LORRAINE PINTAL: Je suis de nature optimiste. On peut se trouver face à un mur et lancer que c'est la mort du texte, du théâtre, de l'art vivant. Moi, je ne vois pas ça comme la tendance de fond. Mais cela dépendra beaucoup comment nous, artistes, on va communiquer notre art et observer les nouvelles tendances. Nous sommes en pleine mutation et je me sens comme un témoin de cette mutation.

LA PRESSE: Et votre avenir à la direction artistique et générale?

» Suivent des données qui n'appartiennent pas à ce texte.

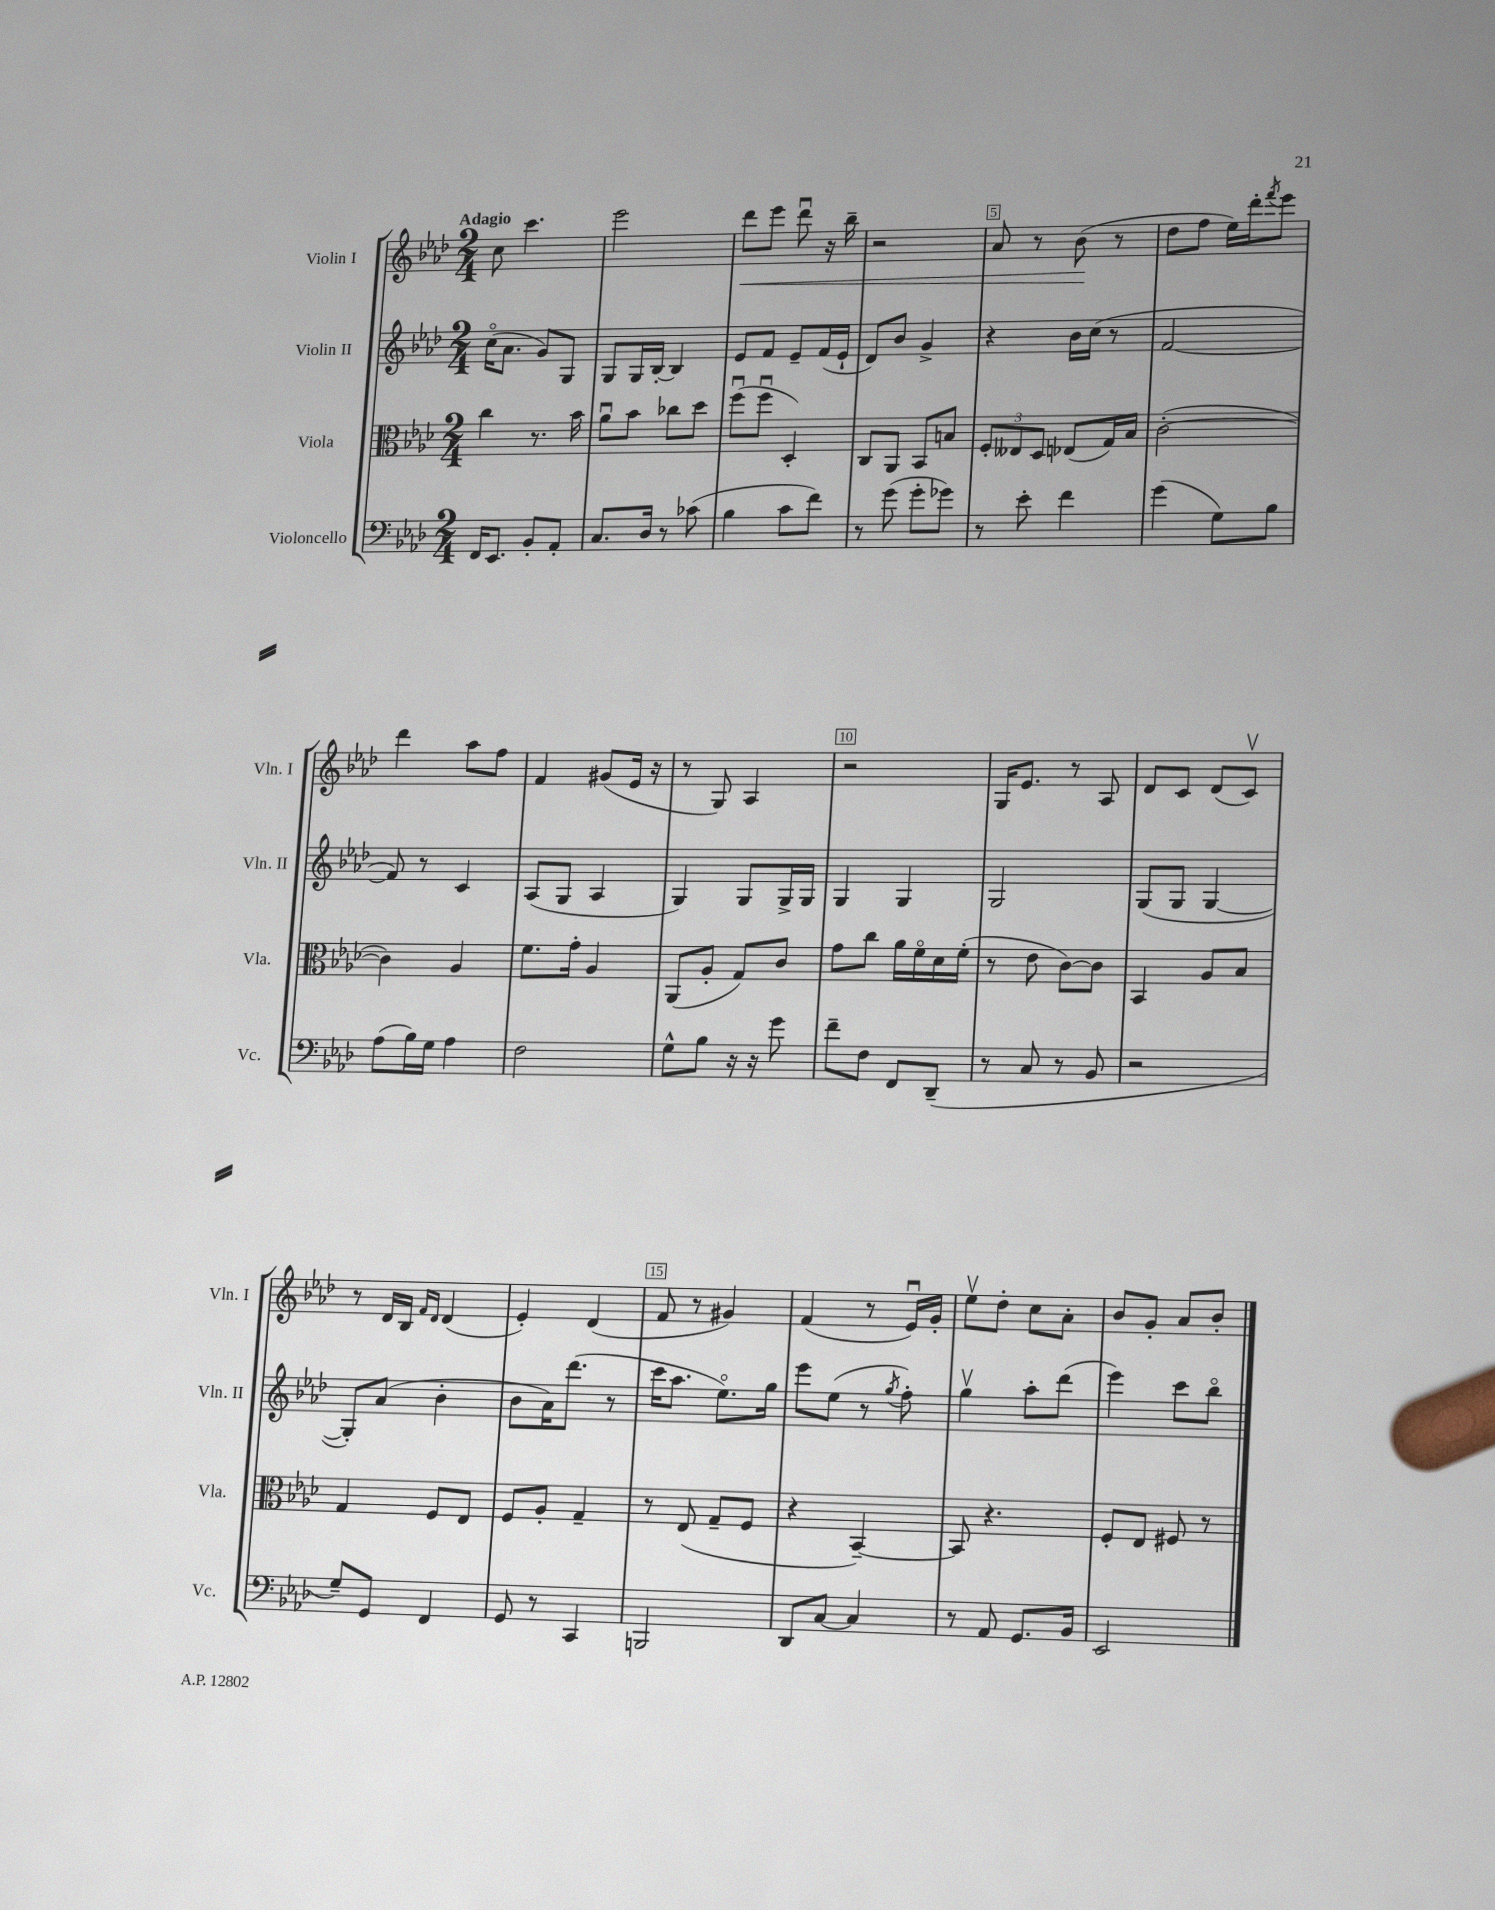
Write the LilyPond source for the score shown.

LORRAINE PINTAL: En 2017, on va célébrer le 375e anniversaire de Montréal. Je suis tenace dans le projet de doter la Ville d'un grand théâtre de répertoire avec l'agrandissement du TNM.  J'aimerais partir avec l'idée de la mission accomplie. J'aimerais donner à mon successeur une grande maison, un lieu vivant presque 24 heures sur 24.

Les cinq plus gros succès du TNM au cours des 20 dernières années.

1) L'Odyssée (d'après Homère, adaptation de Dominic Champagne et Alexis Martin); 84 représentations et 65 581 spectateurs (saison 1999-2000).

2) Le Barbier de Séville de Beaumatchais. Mise en scène René Richard Cyr; 45 représentations et 39 650 spectateurs (saison 1998-1999).

3) Cyrano de Bergerac d'Edmond Ronstand. Mise en scène Alice Ronfard; 52 représentations et 34 755 spectateurs (saison 1995-1996).

4) Le malade imaginaire de Molière. Mise en scène Carl Béchard; 41 représentations et 34 525 spectateurs (saison 2005-2006).

5) Don Quichotte de Cervantès (adaptation de Dominic Champagne et Wajdi Mouawad). Mise en scène Dominic Champagne; 42 représentations et 32 368 spectateurs (saison 1997-1998).